The New York Rangers, although nearly 90 years old, are famous for their tumultuous history. They've only won the Stanley Cup four times, and the organization's 54-year dry spell between their two victories in 1940 and 1994 is still one of professional sports’ longest championship droughts.
The Rangers’ limited success has diluted an otherwise rich history. But looking back through time, one of the things about the Rangers that sticks out is that there weren't many great leaders. And seeing as strong leadership is a must if a team is to succeed in this league, it’s not surprising the organization has struggled.
The teams in Rangers history that have actually impressed are the ones commanded by a true leader. It’s no surprise that the three best captains the Rangers ever had played during the team’s inaugural seasons, the early '70s or in 1994.
Today we’ll highlight them and their contributions to the Rangers organization. Read on to explore a bit of the Blueshirts’ history.
Bill Cook was the first captain the New York Rangers ever had. When the Rangers joined the NHL for the 1926-27 season, it was Cook who led the way, not only in the dressing room, but also on the ice.
His 37 points in 44 games was tops in the league in that first season. Cook’s partnership with his brother Bun and Frank Boucher proved to be one of the most potent in the league, and as a result, the Rangers reached the semifinals as a rookie organization.
Cook’s offensive production dropped in 1927-28, when he scored just 24 points in 43 games, but his leadership and playoff performance helped the Rangers raise the Stanley Cup in just their second season in the league.
Fast-forward to 1932-33, when Cook again led the league in points, this time with 51 in 48 games. But, even more impressively, Cook led the Rangers to their second Stanley Cup.
Cook is not only one of the most unique captains the Rangers ever had, but he is also one of the most special players the organization ever employed.

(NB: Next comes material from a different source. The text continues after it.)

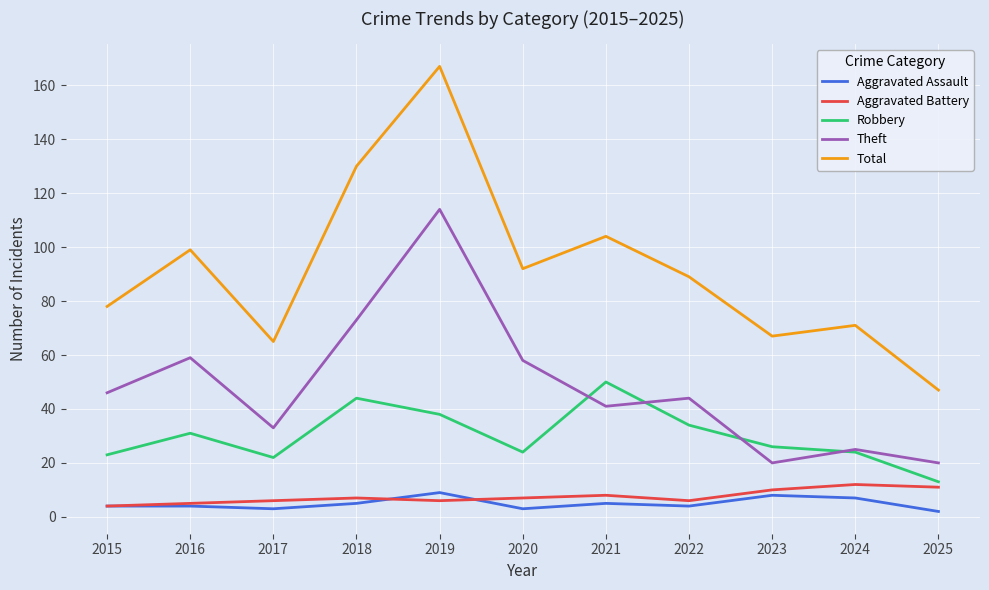

Does the chart display data point markers on the line(s)?

No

Not only did he lead the Rangers to half of their Stanley Cup championships, but he’s also only one of two Rangers to ever lead the league in points, and he even did it twice.
Like Bill Cook, Vic Hadfield is one of the most talented forwards the team has ever employed. As a member of the GAG (goal-a-game) line in 1971-72—the first season Hadfield captained the team—alongside Jean Ratelle and Rod Gilbert, Hadfield became the first Ranger to ever score 50 goals in one season. His 50 tallies would remain the most in Rangers history until Adam Graves scored 52 in 1993-94.

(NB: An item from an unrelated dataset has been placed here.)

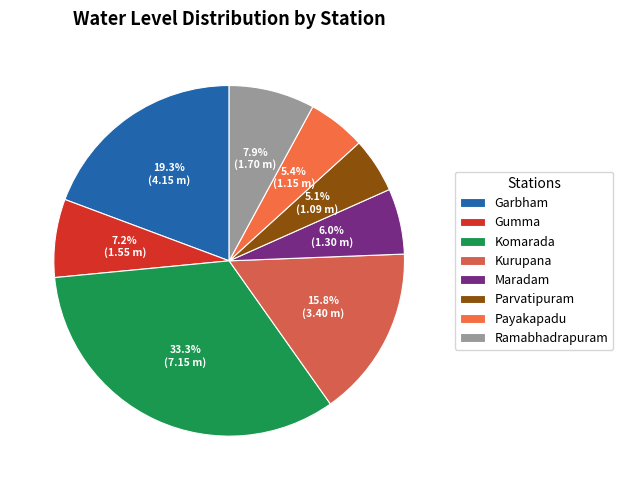

The Garbham slice represents 5% of the pie. True or false?

False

Hadfield’s 106 points in the same season was also good for second most in Rangers history behind Ratelle’s 109, a milestone also achieved in 1971-72.

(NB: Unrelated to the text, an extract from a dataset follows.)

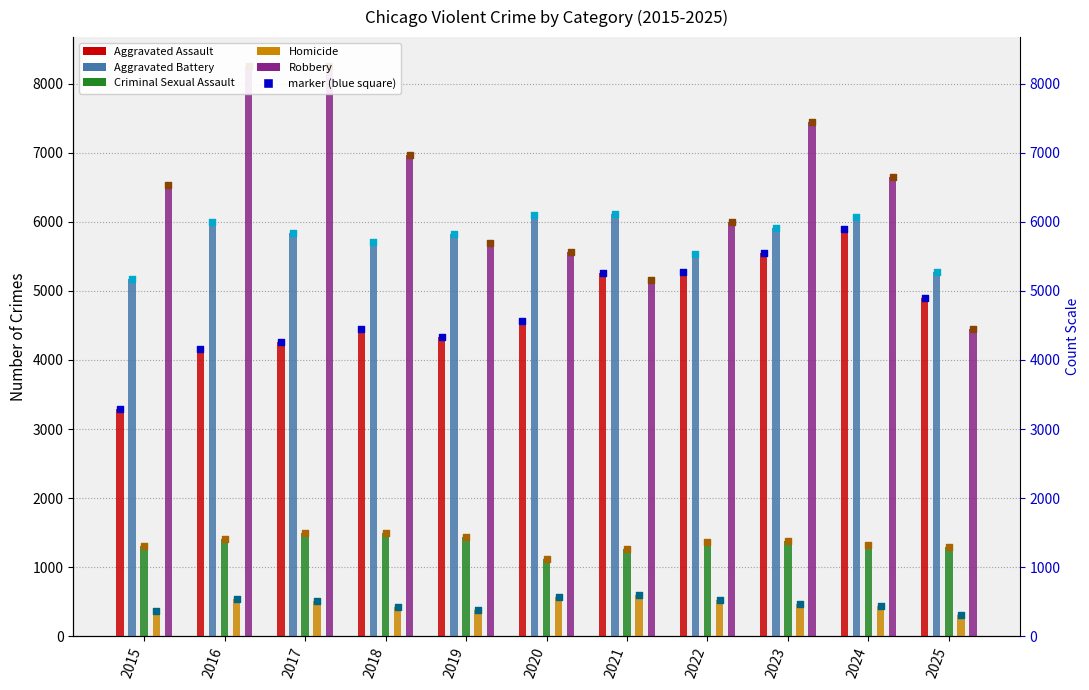

Which series has the widest spread of Y values?

Robbery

But personal achievement wasn’t all that was accomplished in that 1971-72 season. The Rangers finished the year in second place with 109 points and then stormed to the Stanley Cup Final. They eventually lost to the regular-season champion Boston Bruins in six games.
The next season, the Rangers again eclipsed the 100-point mark during the regular season. They also made another run in the playoffs, but this time only to the semifinals.
1973-74 was the worst of the three season with Hadfield at the helm; the Rangers finished the year with 94 points but failed again to move past the semifinals.
Although Hadfield’s offensive numbers tailed off after the 1971-72 season—which was the main reason he was traded after the 1973-74 season—Hadfield captained one of the most dangerous teams in the organization’s history.
He’s called the Messiah for a reason.
Mark Messier’s move from Edmonton to New York was somewhat prophetic. After leading the Oilers to their first Stanley Cup since they traded Wayne Gretzky in 1989-90, Messier was ready to take on another challenge: ending the Rangers’ 50-year Stanley Cup drought.
He was immediately named captain and then proceeded to take the NHL by storm. In 1991-92, he turned the Rangers into regular-season champs and even picked up his second Hart Trophy as league MVP. Although Messier’s performance that season was nothing short of dominant, the Rangers stumbled in the second round of the playoffs, losing to the eventual champions, the Pittsburgh Penguins.
1992-92 was a disaster. The Rangers were the sixth-worst team in the league and missed the playoffs by a wide margin. It was the first time in Messier’s career he missed the playoffs, and although he still managed to score 91 points, the season was a complete failure.
If anything, the taste of failure motivated Messier. The next season the Rangers went on to win the President’s Trophy once again and eventually the Stanley Cup. Messier broke the curse of 1940, and as a result, he will forever be immortalized not only as a Ranger, but also as a New Yorker.